# Defining what a church is



## Richard King (Jan 25, 2008)

I was reading this writing by Arthur W. Pink. 

Churches of God

As you read it you will no doubt have many questions.
I could go into a lot of issues he brings up like the Apostles creed etc.
BUT
I will start with one question.
When you (we?) say church do we mean the entire body of the elect or a local body of baptized believers?


----------



## Stephen (Jan 25, 2008)

The church is defined by the terms visible and invisible. The visible church is made up of all those who profess their faith along with their children. Not all members are elect. The invisible church is the complete number of the elect. Not all congregations are true churches, i.e Roman Catholic, liberal congregations, etc. Arthur Pink in his later years fell into error regarding the church. I would suspect, and this is only my opinion, that Pink would believe that the local church is made up of all who are saved, but I would disagree.


----------



## Iconoclast (Jan 26, 2008)

Richard King said:


> I was reading this writing by Arthur W. Pink.
> 
> Churches of God
> 
> ...



RICHARD,
I always get a lot of static on this, but this part of the article should be considered


> Now the kind of church which is emphasized in the N.T. is neither invisible nor universal; but instead, visible and local. The Greek word for "church" is ecclesia, and those who know anything of that language are agreed that the word signifies "An Assembly." Now an "assembly" is a company of people who actually assemble. If they never "assemble," then it is a misuse of language to call them "an Assembly." Therefore, as all of God’s people never have yet assembled together, there is today no "universal Church" or "Assembly." That "Church" is yet future; as yet it has no concrete or corporate existence



I know there a couple of verses that speak of the "church' in general or as a Divine institution.
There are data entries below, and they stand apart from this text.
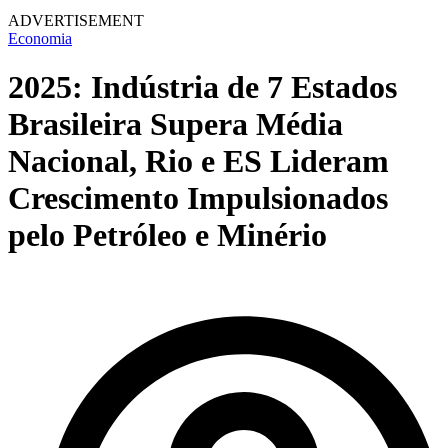
ADVERTISEMENT
Economia
2025: Indústria de 7 Estados
Brasileira Supera Média
Nacional, Rio e ES Lideram
Crescimento Impulsionados
pelo Petróleo e Minério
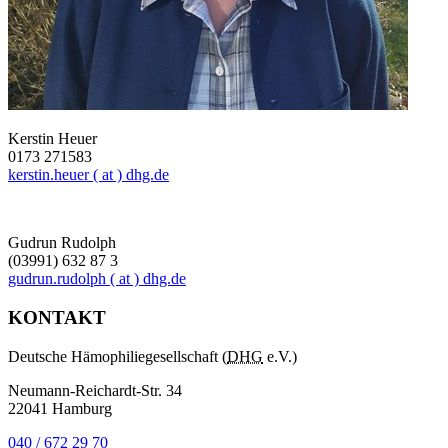
Kerstin Heuer
0173 271583
kerstin.heuer
( at )
dhg.de
Gudrun Rudolph
(03991) 632 87 3
gudrun.rudolph
( at )
dhg.de
KONTAKT
Deutsche Hämophiliegesellschaft (
DHG
e.V.)
Neumann-Reichardt-Str. 34
22041 Hamburg
040 / 672 29 70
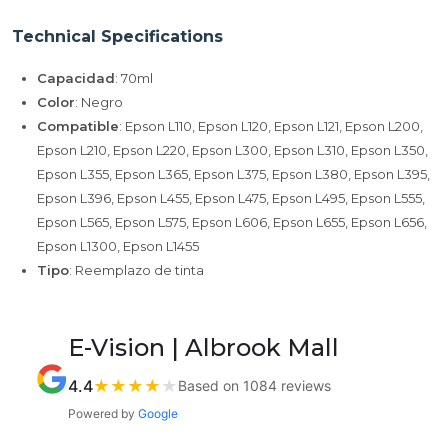
Technical Specifications
Capacidad
: 70ml
Color
: Negro
Compatible
: Epson L110, Epson L120, Epson L121, Epson L200,
Epson L210, Epson L220, Epson L300, Epson L310, Epson L350,
Epson L355, Epson L365, Epson L375, Epson L380, Epson L395,
Epson L396, Epson L455, Epson L475, Epson L495, Epson L555,
Epson L565, Epson L575, Epson L606, Epson L655, Epson L656,
Epson L1300, Epson L1455
Tipo
: Reemplazo de tinta
E-Vision | Albrook Mall
4.4
★
★
★
★
★
Based on 1084 reviews
Powered by
Google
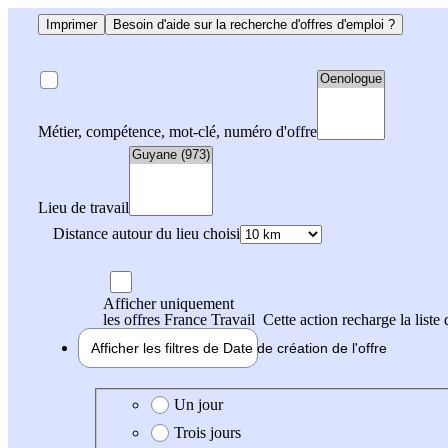
Imprimer
Besoin d'aide sur la recherche d'offres d'emploi ?
Métier, compétence, mot-clé, numéro d'offre
Lieu de travail
Distance autour du lieu choisi
Afficher uniquement
les offres France Travail
Cette action recharge la liste 
Afficher les filtres de
Date de création
de l'offre
Date de création de l'offre
Un jour
Trois jours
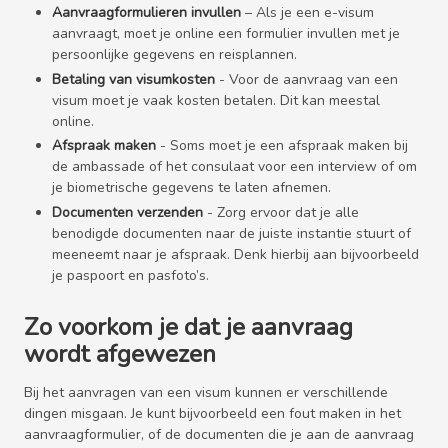
Aanvraagformulieren invullen
– Als je een e-visum
aanvraagt, moet je online een formulier invullen met je
persoonlijke gegevens en reisplannen.
Betaling van visumkosten
- Voor de aanvraag van een
visum moet je vaak kosten betalen. Dit kan meestal
online.
Afspraak maken
- Soms moet je een afspraak maken bij
de ambassade of het consulaat voor een interview of om
je biometrische gegevens te laten afnemen.
Documenten verzenden
- Zorg ervoor dat je alle
benodigde documenten naar de juiste instantie stuurt of
meeneemt naar je afspraak. Denk hierbij aan bijvoorbeeld
je paspoort en pasfoto’s.
Zo voorkom je dat je aanvraag
wordt afgewezen
Bij het aanvragen van een visum kunnen er verschillende
dingen misgaan. Je kunt bijvoorbeeld een fout maken in het
aanvraagformulier, of de documenten die je aan de aanvraag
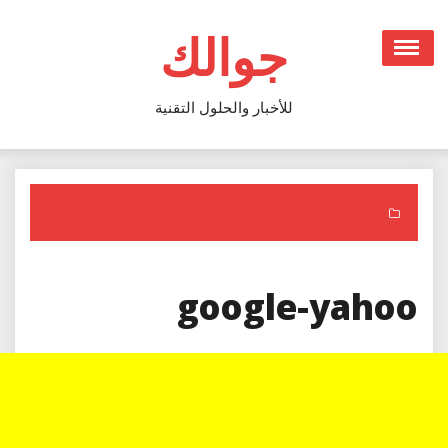
Ski
t
جوالك
conten
للأخبار والحلول التقنية
google-yahoo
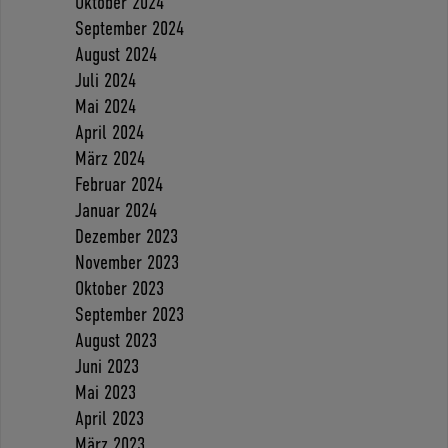
Oktober 2024
September 2024
August 2024
Juli 2024
Mai 2024
April 2024
März 2024
Februar 2024
Januar 2024
Dezember 2023
November 2023
Oktober 2023
September 2023
August 2023
Juni 2023
Mai 2023
April 2023
März 2023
But the force of Pink's statement has to carry some weight..


----------



## AV1611 (Jan 26, 2008)

Richard King said:


> When you (we?) say church do we mean the entire body of the elect or a local body of baptized believers?



It would depend in what context I was speaking as both are true meanings.
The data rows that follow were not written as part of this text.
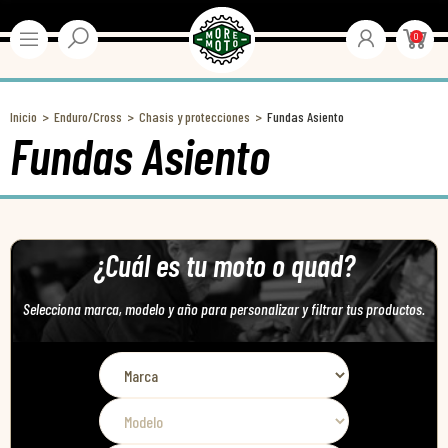
0
Inicio
Enduro/Cross
Chasis y protecciones
Fundas Asiento
Fundas Asiento
¿Cuál es tu moto o quad?
Selecciona marca, modelo y año para personalizar y filtrar tus productos.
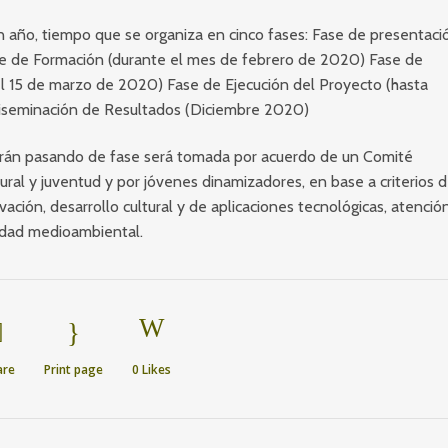
un año, tiempo que se organiza en cinco fases: Fase de presentaci
ase de Formación (durante el mes de febrero de 2020) Fase de
el 15 de marzo de 2020) Fase de Ejecución del Proyecto (hasta
Diseminación de Resultados (Diciembre 2020)
e irán pasando de fase será tomada por acuerdo de un Comité
ural y juventud y por jóvenes dinamizadores, en base a criterios 
ción, desarrollo cultural y de aplicaciones tecnológicas, atenció
lidad medioambiental.
are
Print page
0
Likes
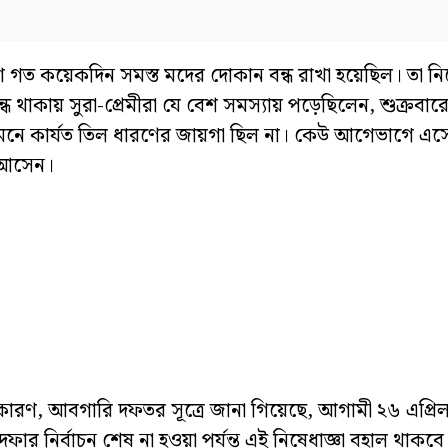
শে গত কয়েকদিন সমস্ত মদের দোকান বন্ধ রাখা হয়েছিল। তা নিয়
 থাকায় সুরা-প্রেমীরা যে বেশ সমস্যায় পড়েছিলেন, শুক্রবার
মনে কার্যত তিল ধারণের জায়গা ছিল না। কেউ আগেভাগে এস
ে আসেন।
া। কারণ, আবগারি দফতর সূত্রে জানা গিয়েছে, আগামী ২৬ এপ্র
ার নির্বাচন শেষ না হওয়া পর্যন্ত এই নিষেধাজ্ঞা বহাল থাকবে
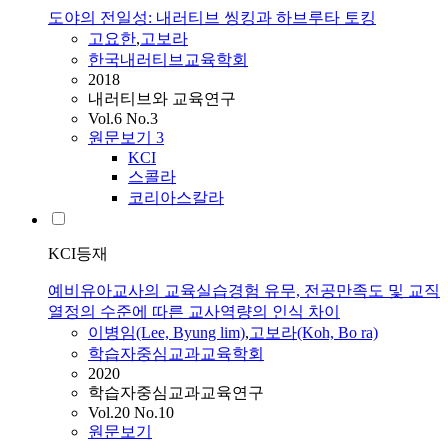
도야의 전일성: 내러티브 씽킹과 하브루타 토킹
고요한
,
고보라
한국내러티브교육학회
2018
내러티브와 교육연구
Vol.6 No.3
원문보기
3
KCI
스콜라
코리아스칼라
KCI등재
예비유아교사의 교육실습경험 유무, 전공만족도 및 교직
열정의 수준에 따른 교사역량의 인식 차이
이병임(Lee, Byung lim)
,
고보라
(Koh, Bo ra)
학습자중심교과교육학회
2020
학습자중심교과교육연구
Vol.20 No.10
원문보기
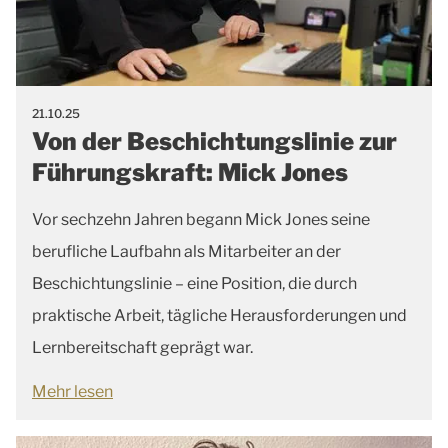
21.10.25
Von der Beschichtungslinie zur
Führungskraft: Mick Jones
Vor sechzehn Jahren begann Mick Jones seine
berufliche Laufbahn als Mitarbeiter an der
Beschichtungslinie – eine Position, die durch
praktische Arbeit, tägliche Herausforderungen und
Lernbereitschaft geprägt war.
Mehr lesen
*Chapter 25: Of the Church​*
*25:1* The catholic or universal Church which is invisible, consists of the whole number of the elect, that have been, are, or shall be gathered into one, under Christ the Head thereof; and is the spouse, the body, the fulness of Him that filleth all in all (Eph 1:10, 22, 23; 5:23, 27, 32; Col 1:18).
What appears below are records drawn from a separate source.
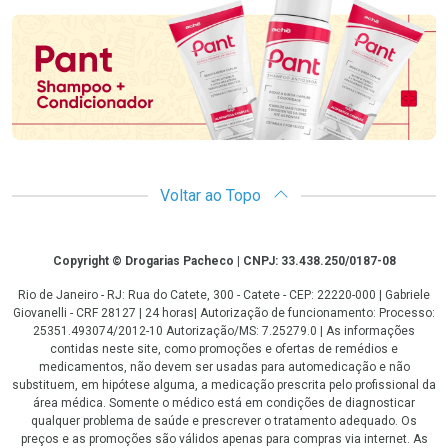
Voltar ao Topo
Copyright
Copyright © Drogarias Pacheco | CNPJ: 33.438.250/0187-08
Rio de Janeiro - RJ: Rua do Catete, 300 - Catete - CEP: 22220-000 | Gabriele
Giovanelli - CRF 28127 | 24 horas| Autorização de funcionamento: Processo:
25351.493074/2012-10 Autorização/MS: 7.25279.0 | As informações
contidas neste site, como promoções e ofertas de remédios e
medicamentos, não devem ser usadas para automedicação e não
substituem, em hipótese alguma, a medicação prescrita pelo profissional da
área médica. Somente o médico está em condições de diagnosticar
qualquer problema de saúde e prescrever o tratamento adequado. Os
preços e as promoções são válidos apenas para compras via internet. As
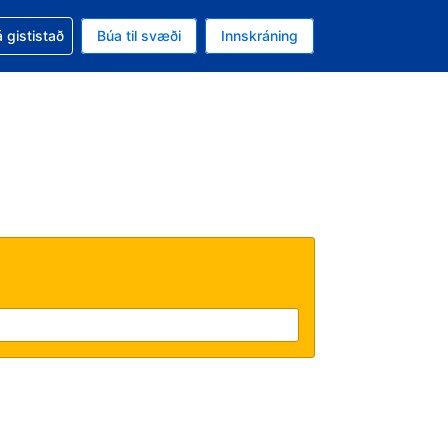
oð við bókunina
 gististað
Búa til svæði
Innskráning
likinu er gjaldmiðillinn Íslensk króna
l. Í augnablikinu er tungumál þitt Íslensku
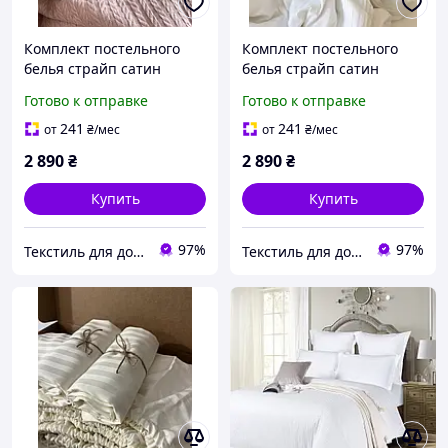
Комплект постельного
Комплект постельного
белья страйп сатин
белья страйп сатин
тонкая полоска
Готово к отправке
Готово к отправке
241
241
от
₴
/мес
от
₴
/мес
2 890
₴
2 890
₴
Купить
Купить
97%
97%
Текстиль для дома Zeintex (ФОП Опришко Яна Гафильевна)
Текстиль для дома Zeintex (ФОП Опришко Яна Гафильевна)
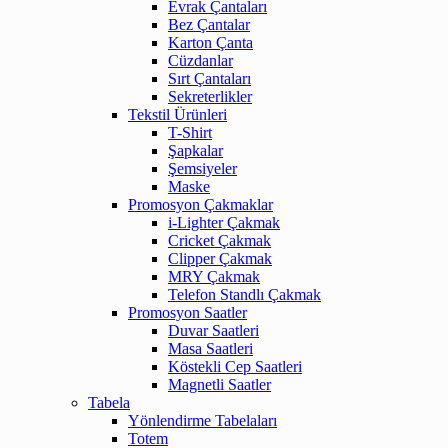
Evrak Çantaları
Bez Çantalar
Karton Çanta
Cüzdanlar
Sırt Çantaları
Sekreterlikler
Tekstil Ürünleri
T-Shirt
Şapkalar
Şemsiyeler
Maske
Promosyon Çakmaklar
i-Lighter Çakmak
Cricket Çakmak
Clipper Çakmak
MRY Çakmak
Telefon Standlı Çakmak
Promosyon Saatler
Duvar Saatleri
Masa Saatleri
Köstekli Cep Saatleri
Magnetli Saatler
Tabela
Yönlendirme Tabelaları
Totem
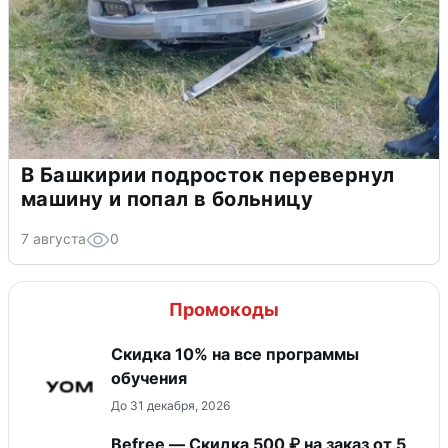
В Башкирии подросток перевернул
машину и попал в больницу
7 августа
0
Промокоды
Скидка 10% на все программы
обучения
До 31 декабря, 2026
Befree — Скидка 500 ₽ на заказ от 5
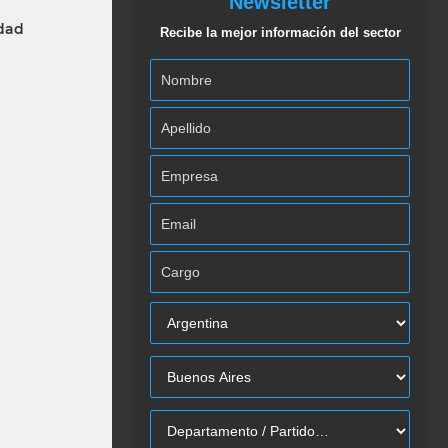
Newsletter
idad
Recibe la mejor información del sector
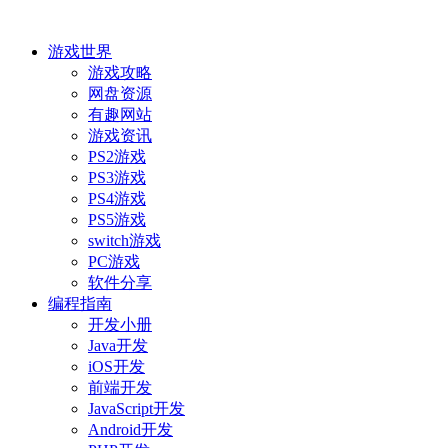
游戏世界
游戏攻略
网盘资源
有趣网站
游戏资讯
PS2游戏
PS3游戏
PS4游戏
PS5游戏
switch游戏
PC游戏
软件分享
编程指南
开发小册
Java开发
iOS开发
前端开发
JavaScript开发
Android开发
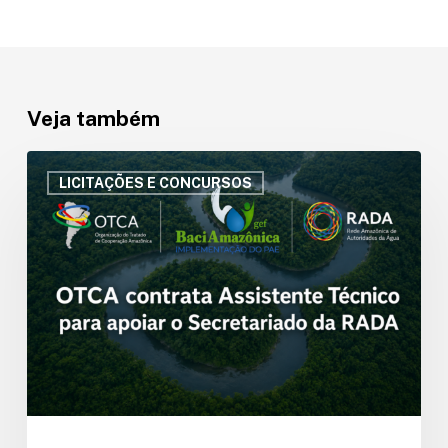
Veja também
OTCA
contrata
LICITAÇÕES E CONCURSOS
Assistente
Técnico
para
apoio
ao
Secretariado
da
Rede
Amazônica
de
Autoridades
da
*25:2* The visible Church, which is also catholic or universal under the Gospel (not confined to one nation as before under the law), consists of all those throughout the world that profess the true religion (Psa 2:8; Rom 15:9-12; 1 Co 1:2; 12:12, 13; Rev 7:9); and of their children (Gen 3:15; 17:7; Eze 16:20, 21; Act 2:39; Rom 11:16; 1 Co 7:14): and is the kingdom of the Lord Jesus Christ (Isa 9:7; Mat 13:47), the house and family of God (Eph 2:19; 3:15), out of which there is no ordinary possibility of salvation (Act 2:47).

*25:3* Unto this catholic visible Church Christ hath given the ministry, oracles, and ordinances of God, for the gathering and perfecting of the saints, in this life, to the end of the world: and doth by His own presence and Spirit, according to His promise, make them effectual thereunto (Isa 59:21; Mat 28:19, 28:20; 1 Co 12:23; Eph 4:11-13).

*25:4 *This catholic Church hath been sometimes more, sometimes less visible (Rom 11:3, 4; Rev 12:6, 14). And particular Churches, which are members thereof, are more or less pure, according as the doctrine of the Gospel is taught and embraced, ordinances administered, and public worship performed more or less purely in them (1 Co 5:6, 7; Rev 2:1-3:22).

*25:5* The purest Churches under heaven are subject both to mixture and error (Mat 13:24-30, 47; 1 Co 13:12; Rev 2 and Rev 3): and some have so degenerated, as to become no Churches of Christ, but synagogues of Satan (Rom 11:18-22; Rev 18:2). Nevertheless, there shall be always a Church on earth, to worship God according to His will (Psa 72:17; Psa 102:28; Mat 16:18; 28:19, 20).

*25:6* There is no other head of the Church, but the Lord Jesus Christ (Eph 1:22; Col 1:18); nor can the Pope of Rome, in any sense, be head thereof; but is that Antichrist, that man of sin, and son of perdition, that exalteth himself, in the Church, against Christ and all that is called God (Mat 23:8-10; 2 Th 2:3, 4, 8, 9; Rev 13:6).


----------